- [YOUR TASK] Type out all the records again exactly.

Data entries
======
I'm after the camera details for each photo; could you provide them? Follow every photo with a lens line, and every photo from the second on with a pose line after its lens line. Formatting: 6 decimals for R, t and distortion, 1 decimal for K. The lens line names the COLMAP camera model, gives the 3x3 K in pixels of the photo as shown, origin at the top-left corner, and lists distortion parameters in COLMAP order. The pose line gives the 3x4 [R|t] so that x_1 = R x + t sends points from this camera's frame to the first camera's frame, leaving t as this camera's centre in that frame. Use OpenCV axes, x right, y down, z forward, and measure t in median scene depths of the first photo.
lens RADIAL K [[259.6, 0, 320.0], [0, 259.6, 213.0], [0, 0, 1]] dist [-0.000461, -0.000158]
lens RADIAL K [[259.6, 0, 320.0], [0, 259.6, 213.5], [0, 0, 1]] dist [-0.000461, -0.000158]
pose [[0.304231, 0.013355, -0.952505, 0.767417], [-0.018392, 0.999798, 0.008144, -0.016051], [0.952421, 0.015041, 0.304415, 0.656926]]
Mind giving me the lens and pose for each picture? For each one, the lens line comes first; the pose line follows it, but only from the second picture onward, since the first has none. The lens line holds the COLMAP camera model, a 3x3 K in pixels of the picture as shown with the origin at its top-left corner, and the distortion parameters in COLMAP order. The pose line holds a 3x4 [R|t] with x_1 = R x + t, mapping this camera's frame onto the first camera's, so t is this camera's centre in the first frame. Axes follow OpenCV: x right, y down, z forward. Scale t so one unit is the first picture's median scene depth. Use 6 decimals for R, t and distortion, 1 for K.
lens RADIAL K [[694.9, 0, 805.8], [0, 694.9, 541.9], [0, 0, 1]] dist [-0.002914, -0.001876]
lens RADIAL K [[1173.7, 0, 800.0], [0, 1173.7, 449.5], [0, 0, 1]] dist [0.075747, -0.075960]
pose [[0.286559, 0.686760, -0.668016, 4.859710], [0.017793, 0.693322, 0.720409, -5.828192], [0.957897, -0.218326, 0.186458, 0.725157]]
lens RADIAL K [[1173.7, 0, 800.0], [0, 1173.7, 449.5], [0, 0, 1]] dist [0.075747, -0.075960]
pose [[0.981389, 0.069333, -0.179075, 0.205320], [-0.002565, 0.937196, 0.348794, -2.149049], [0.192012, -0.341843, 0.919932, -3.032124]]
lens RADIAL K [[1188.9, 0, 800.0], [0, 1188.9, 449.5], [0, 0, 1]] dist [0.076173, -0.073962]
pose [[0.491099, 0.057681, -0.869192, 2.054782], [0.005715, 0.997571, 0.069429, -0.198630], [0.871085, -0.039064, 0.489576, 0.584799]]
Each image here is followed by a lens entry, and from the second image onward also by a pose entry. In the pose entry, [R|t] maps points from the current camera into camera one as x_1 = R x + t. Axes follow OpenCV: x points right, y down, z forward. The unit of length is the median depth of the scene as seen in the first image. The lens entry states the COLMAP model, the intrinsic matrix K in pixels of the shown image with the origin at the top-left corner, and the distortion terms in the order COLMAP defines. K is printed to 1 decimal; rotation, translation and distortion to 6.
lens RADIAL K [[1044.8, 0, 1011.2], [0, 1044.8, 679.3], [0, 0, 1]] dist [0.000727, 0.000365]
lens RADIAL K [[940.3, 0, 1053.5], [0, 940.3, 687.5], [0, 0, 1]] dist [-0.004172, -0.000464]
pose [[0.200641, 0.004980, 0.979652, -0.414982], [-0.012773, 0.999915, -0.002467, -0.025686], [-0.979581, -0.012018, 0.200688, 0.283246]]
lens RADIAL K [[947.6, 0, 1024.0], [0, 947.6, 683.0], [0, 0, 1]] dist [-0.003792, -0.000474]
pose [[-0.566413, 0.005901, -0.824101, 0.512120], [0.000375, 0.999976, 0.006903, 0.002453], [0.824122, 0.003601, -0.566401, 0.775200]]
======
- [RESPONSE TO THIS EXERCISE]
I'm after the camera details for each photo; could you provide them? Follow every photo with a lens line, and every photo from the second on with a pose line after its lens line. Formatting: 6 decimals for R, t and distortion, 1 decimal for K. The lens line names the COLMAP camera model, gives the 3x3 K in pixels of the photo as shown, origin at the top-left corner, and lists distortion parameters in COLMAP order. The pose line gives the 3x4 [R|t] so that x_1 = R x + t sends points from this camera's frame to the first camera's frame, leaving t as this camera's centre in that frame. Use OpenCV axes, x right, y down, z forward, and measure t in median scene depths of the first photo.
lens RADIAL K [[259.6, 0, 320.0], [0, 259.6, 213.0], [0, 0, 1]] dist [-0.000461, -0.000158]
lens RADIAL K [[259.6, 0, 320.0], [0, 259.6, 213.5], [0, 0, 1]] dist [-0.000461, -0.000158]
pose [[0.304231, 0.013355, -0.952505, 0.767417], [-0.018392, 0.999798, 0.008144, -0.016051], [0.952421, 0.015041, 0.304415, 0.656926]]
Mind giving me the lens and pose for each picture? For each one, the lens line comes first; the pose line follows it, but only from the second picture onward, since the first has none. The lens line holds the COLMAP camera model, a 3x3 K in pixels of the picture as shown with the origin at its top-left corner, and the distortion parameters in COLMAP order. The pose line holds a 3x4 [R|t] with x_1 = R x + t, mapping this camera's frame onto the first camera's, so t is this camera's centre in the first frame. Axes follow OpenCV: x right, y down, z forward. Scale t so one unit is the first picture's median scene depth. Use 6 decimals for R, t and distortion, 1 for K.
lens RADIAL K [[694.9, 0, 805.8], [0, 694.9, 541.9], [0, 0, 1]] dist [-0.002914, -0.001876]
lens RADIAL K [[1173.7, 0, 800.0], [0, 1173.7, 449.5], [0, 0, 1]] dist [0.075747, -0.075960]
pose [[0.286559, 0.686760, -0.668016, 4.859710], [0.017793, 0.693322, 0.720409, -5.828192], [0.957897, -0.218326, 0.186458, 0.725157]]
lens RADIAL K [[1173.7, 0, 800.0], [0, 1173.7, 449.5], [0, 0, 1]] dist [0.075747, -0.075960]
pose [[0.981389, 0.069333, -0.179075, 0.205320], [-0.002565, 0.937196, 0.348794, -2.149049], [0.192012, -0.341843, 0.919932, -3.032124]]
lens RADIAL K [[1188.9, 0, 800.0], [0, 1188.9, 449.5], [0, 0, 1]] dist [0.076173, -0.073962]
pose [[0.491099, 0.057681, -0.869192, 2.054782], [0.005715, 0.997571, 0.069429, -0.198630], [0.871085, -0.039064, 0.489576, 0.584799]]
Each image here is followed by a lens entry, and from the second image onward also by a pose entry. In the pose entry, [R|t] maps points from the current camera into camera one as x_1 = R x + t. Axes follow OpenCV: x points right, y down, z forward. The unit of length is the median depth of the scene as seen in the first image. The lens entry states the COLMAP model, the intrinsic matrix K in pixels of the shown image with the origin at the top-left corner, and the distortion terms in the order COLMAP defines. K is printed to 1 decimal; rotation, translation and distortion to 6.
lens RADIAL K [[1044.8, 0, 1011.2], [0, 1044.8, 679.3], [0, 0, 1]] dist [0.000727, 0.000365]
lens RADIAL K [[940.3, 0, 1053.5], [0, 940.3, 687.5], [0, 0, 1]] dist [-0.004172, -0.000464]
pose [[0.200641, 0.004980, 0.979652, -0.414982], [-0.012773, 0.999915, -0.002467, -0.025686], [-0.979581, -0.012018, 0.200688, 0.283246]]
lens RADIAL K [[947.6, 0, 1024.0], [0, 947.6, 683.0], [0, 0, 1]] dist [-0.003792, -0.000474]
pose [[-0.566413, 0.005901, -0.824101, 0.512120], [0.000375, 0.999976, 0.006903, 0.002453], [0.824122, 0.003601, -0.566401, 0.775200]]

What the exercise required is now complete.